心筋梗塞の症状は、先に紹介した狭心症と殆ど同じです。
心筋梗塞は狭心症の悪化した状態ですから、原因も症状も狭心症と重なるのは当然のことです。
心筋梗塞になると冠動脈が長時間詰まり、血液が心臓の細胞に届かなくなるため、心筋の壊死が起こっている状態になります。
そのため症状が似ていても、狭心症に比べて事態は深刻です。
胸の痛みや苦しさが、30分以上続く場合には急性心筋梗塞の可能性が高くなります。
また心筋梗塞では、胸の痛みや締め付けるような苦しさに加えて、左の肩や顎にも痛みが広がる場合もあります。
最悪の場合には、死に至ることもある病ですから、正しい処置が重要になります。

狭心症の段階で治療を開始していれば、心筋梗塞に至らずに症状を改善することも可能です。
逆流性食道炎と診断されていても、胸の継続的な痛がある場合には、定期的に循環器系の検査も行うようにしましょう。
心筋梗塞では動脈硬化も大きな原因の一つになりますので、コレステロールの多い食事を摂っていたり、肥満の傾向がある人は、食生活を改善することが重要です。

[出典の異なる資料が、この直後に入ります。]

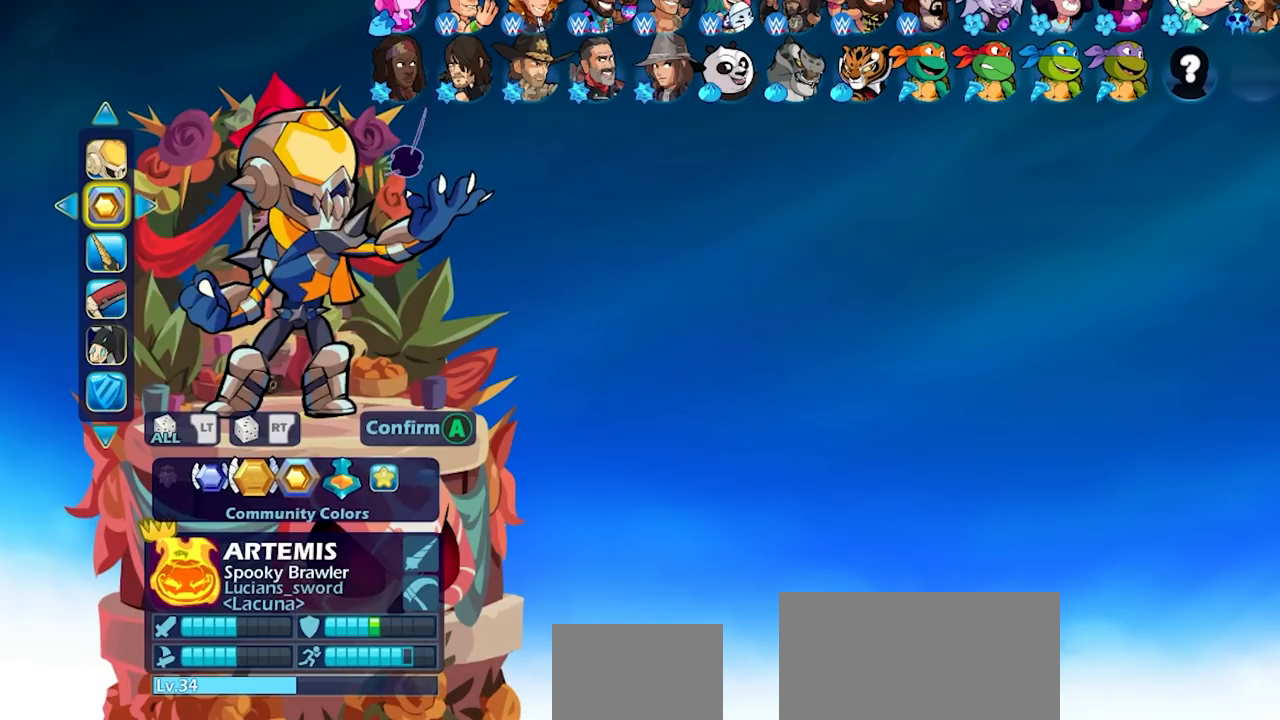
{"buttons": [], "left_stick": "center", "right_stick": "center", "events": [[67, "DPAD_RIGHT", "down"], [150, "DPAD_RIGHT", "up"], [217, "DPAD_RIGHT", "down"], [317, "DPAD_RIGHT", "up"]]}
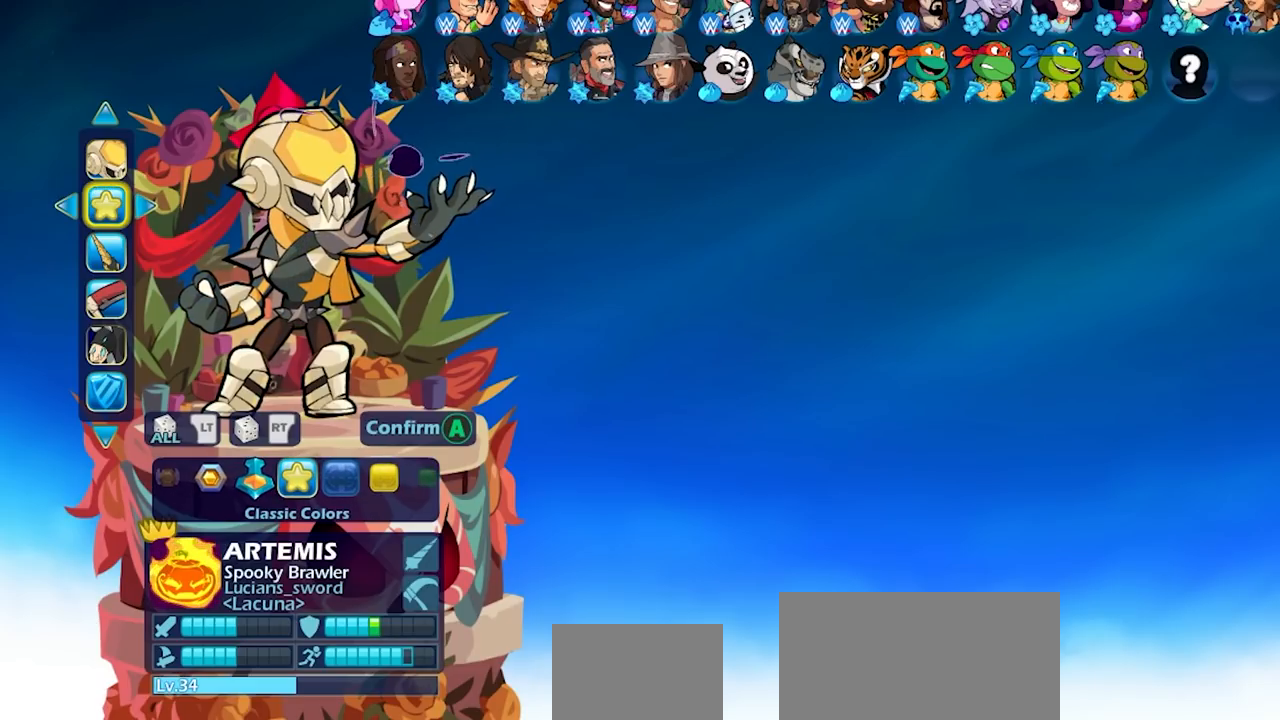
{"buttons": [], "left_stick": "center", "right_stick": "center", "events": []}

繰り返しになりますが、逆流性食道炎も心臓疾患も生活習慣が大きく関係している点では、生活改善は欠かせません。

また症状を悪化させないためには、日ごろから健康状態の変化を見逃さないことが大切です。
忙しい現代では、症状さえ治まれば何も無かったかのように、体の不調を忘れてしまいがちです。

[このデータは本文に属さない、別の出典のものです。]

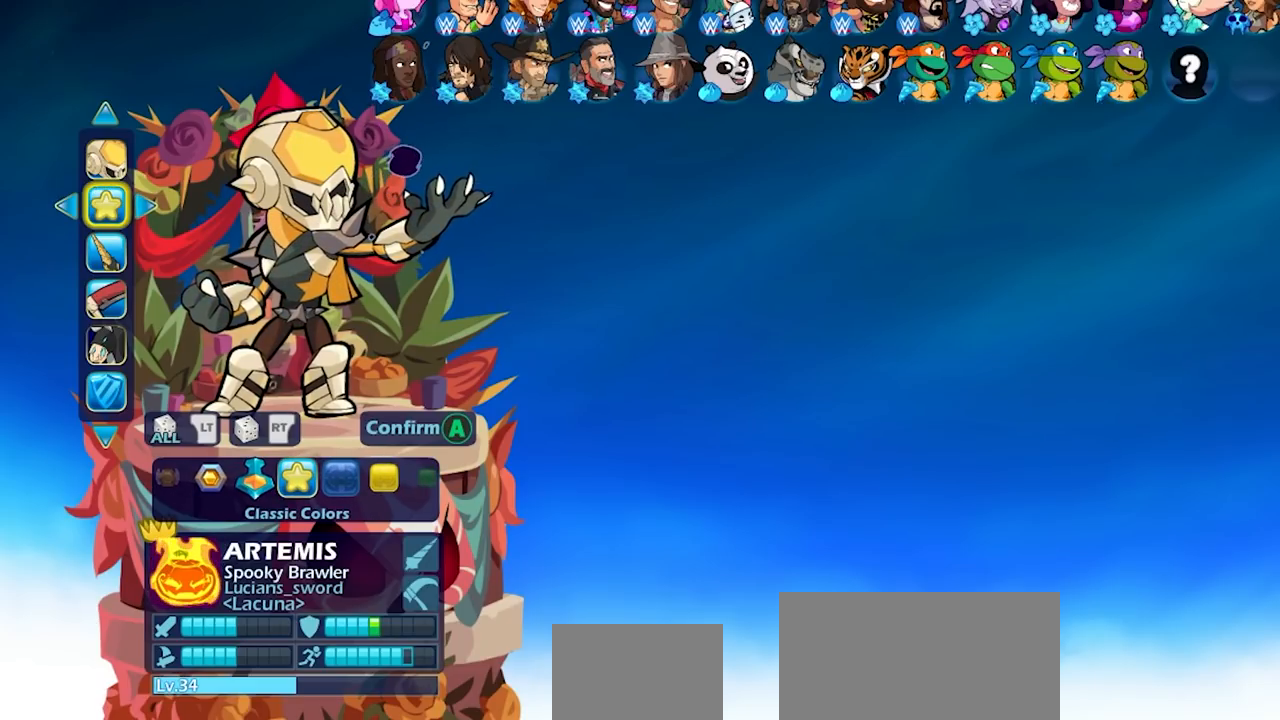
{"buttons": [], "left_stick": "center", "right_stick": "center", "events": []}
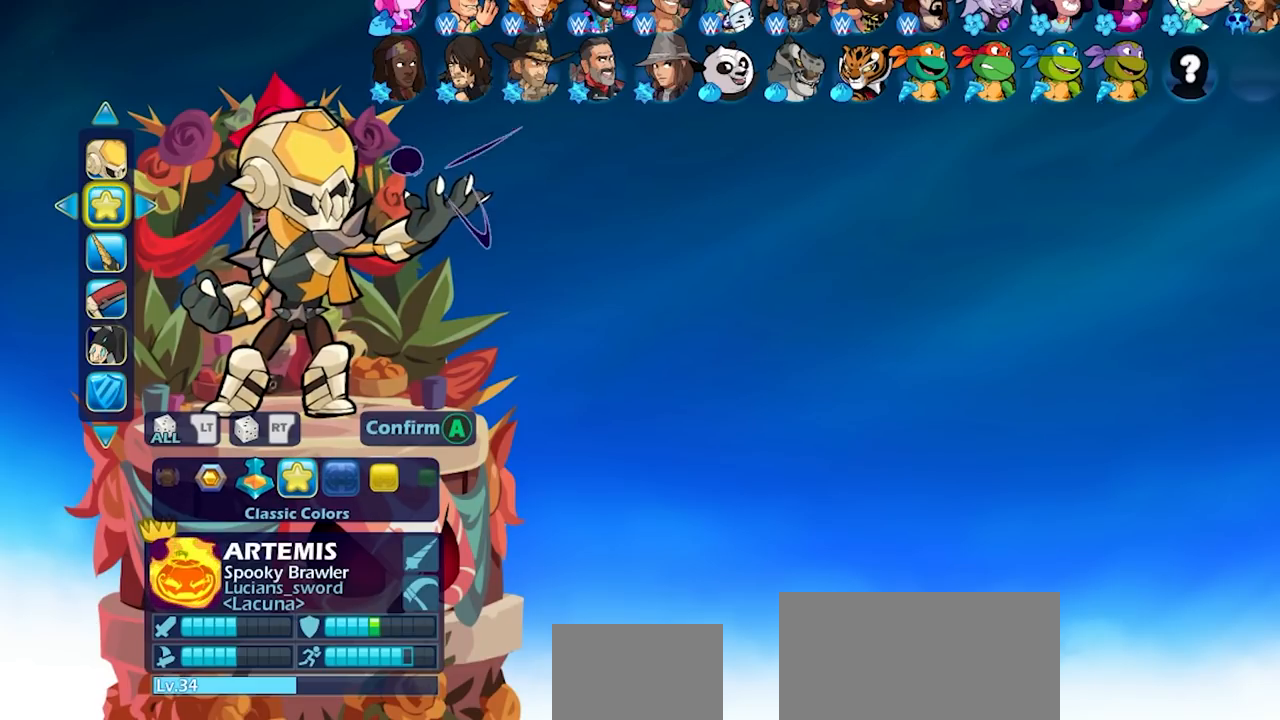
{"buttons": [], "left_stick": "center", "right_stick": "center", "events": []}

しかし、逆流性食道炎にしても心筋梗塞にしても、初期段階でのサインに気づくか気づかないかが、その後の症状を左右します。
また、体の不調を敏感に読み取ることで、受診の際の誤診を防ぐこともできます。
医者まかせにするのではなく、自分の体を知り、知識を持つことが、病気予防には重要なのです。